In short, I don't expect it to happen. It appears possible but improbable at this point.
One more thing: if you missed the fourth quarter of the Georgia/Auburn game this past Saturday, you missed out on a legit instant classic. What can the difference between winning and losing be? Sometimes it's quite literally a fraction of an inch.
Auburn WR Ricardo Louis hauled in the game-winning touchdown catch with 25 seconds remaining in the Tigers' 43-38 victory over Georgia.
(Shanna Lockwood - USA TODAY Sports)
This was the second "this feels really special" game for Georgia this season. And even though his team came up on the losing end against Auburn, I have tremendous respect for Georgia QB Aaron Murray's tenacity and will to win. His below-prototype height and only so-so arm strength will likely keep him out of the first round, but the presence of a player like him in the mix could make one of those aforementioned teams that could take a quarterback in the first round instead fill another huge need spot and then snag him in round two or three.

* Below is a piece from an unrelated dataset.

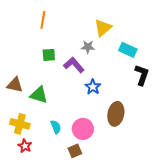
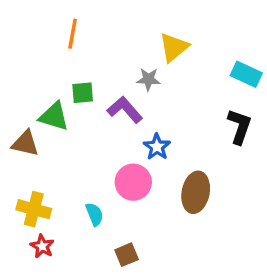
cyan rectangle: (128, 50) -> (246, 74), moved
green triangle: (39, 95) -> (54, 116), moved
pink circle: (83, 129) -> (133, 182), moved

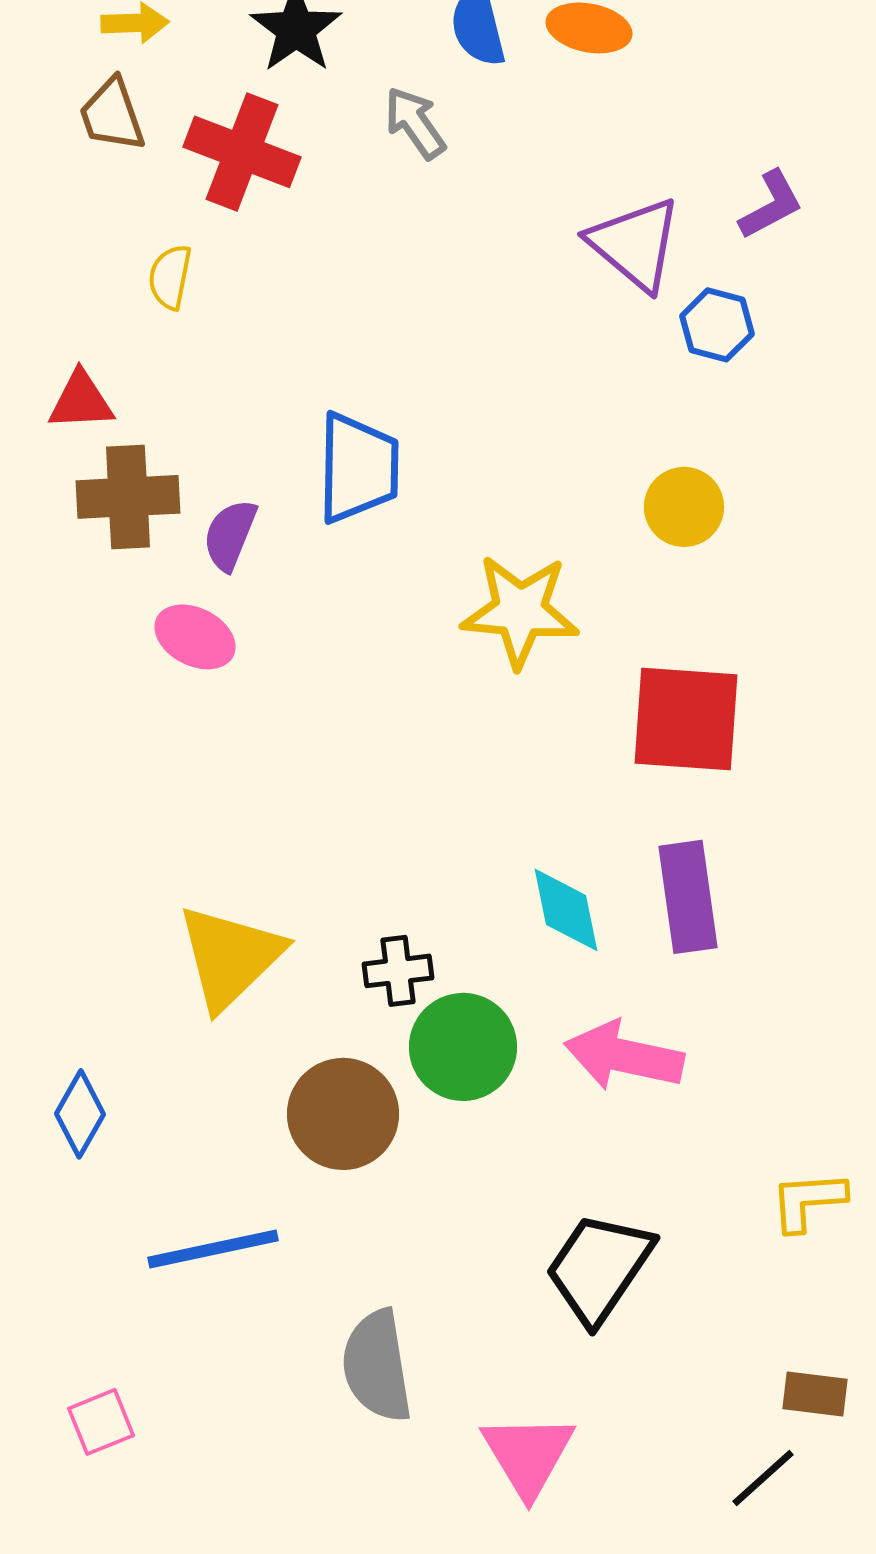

If you watched the fourth quarters of LSU/Georgia and Georgia/Auburn and found yourself disinterested, I don't know what in college football short of being a pure homer for your alma mater would compel you to watch. But there's a reason that CBS pays so much money to air the best SEC games in the 3:30 ET slot on Saturdays -- they tend to feature top-level talent and are quite often thrillers. And there's something to be said for that.